If 'ca' is in the file, my algorithm would replace it with 'car'
If the file contains 'bke' it is replaced with 'bike'
If the file contains 'clss', it is replaced with 'class'
My algorithm is basically an error correction algorithm. How do I replace the relevant misspelled words with the words in the list?
Any answer to the question will be appreciated!
Using a levenshtein algorithm, you can do this:
tgt_list='ca bke clss'.split()
for word in ['car','bike','van','class']:
wdist_exp=((w, levenshtein(w, word)) for w in tgt_list)
closest, dist=min(wdist_exp, key=lambda t: t[1])
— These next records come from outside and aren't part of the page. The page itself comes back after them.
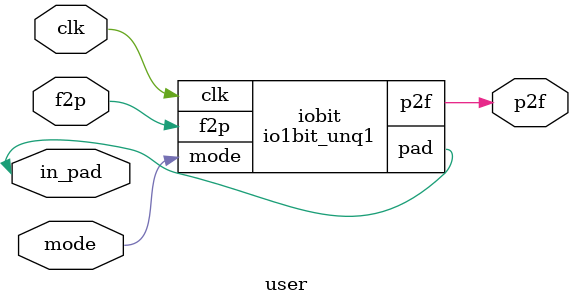
<source format=v>
module io1bit_unq1 (
                    clk, 
                    pad,
                    p2f,
                    f2p,
                    mode
                    );

   /* verilator lint_off UNUSED */
   input  clk;
   inout pad;
   output p2f;
   input f2p;
   input mode;
   
   assign pad = (mode == 1'b1) ? f2p : 1'bz;

   assign p2f = pad;

endmodule

module user(
            input clk, 
            inout in_pad,
            output p2f,
            input f2p,
            input mode
            );

   io1bit_unq1 iobit(.clk(clk),
                     .pad(in_pad),
                     .p2f(p2f),
                     .f2p(f2p),
                     .mode(mode));
   
endmodule
            

</source>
print '{}=>{} ld={}'.format(closest,word,dist)
Prints:
ca=>car ld=1
bke=>bike ld=1
ca=>van ld=2
clss=>class ld=1
It is also possible with the regex module:
import regex
template='{}=>{} with {} substitutions, {} insertions, {} deletions'
tgt='ca bke clss'
for word in ['car','bike','van','class']:
pat=r'((?:\b{}\b){{e<=2}})'.format(word)
m=regex.search(pat, tgt, regex.BESTMATCH)
if m:
print template.format(m.group(1),word,*m.fuzzy_counts)
Prints:
ca =>car with 1 substitutions, 0 insertions, 0 deletions
bke=>bike with 0 substitutions, 0 insertions, 1 deletions
ca =>van with 2 substitutions, 0 insertions, 0 deletions
clss=>class with 0 substitutions, 0 insertions, 1 deletions
You might want to investigate Python's difflib module with a similar approach used here.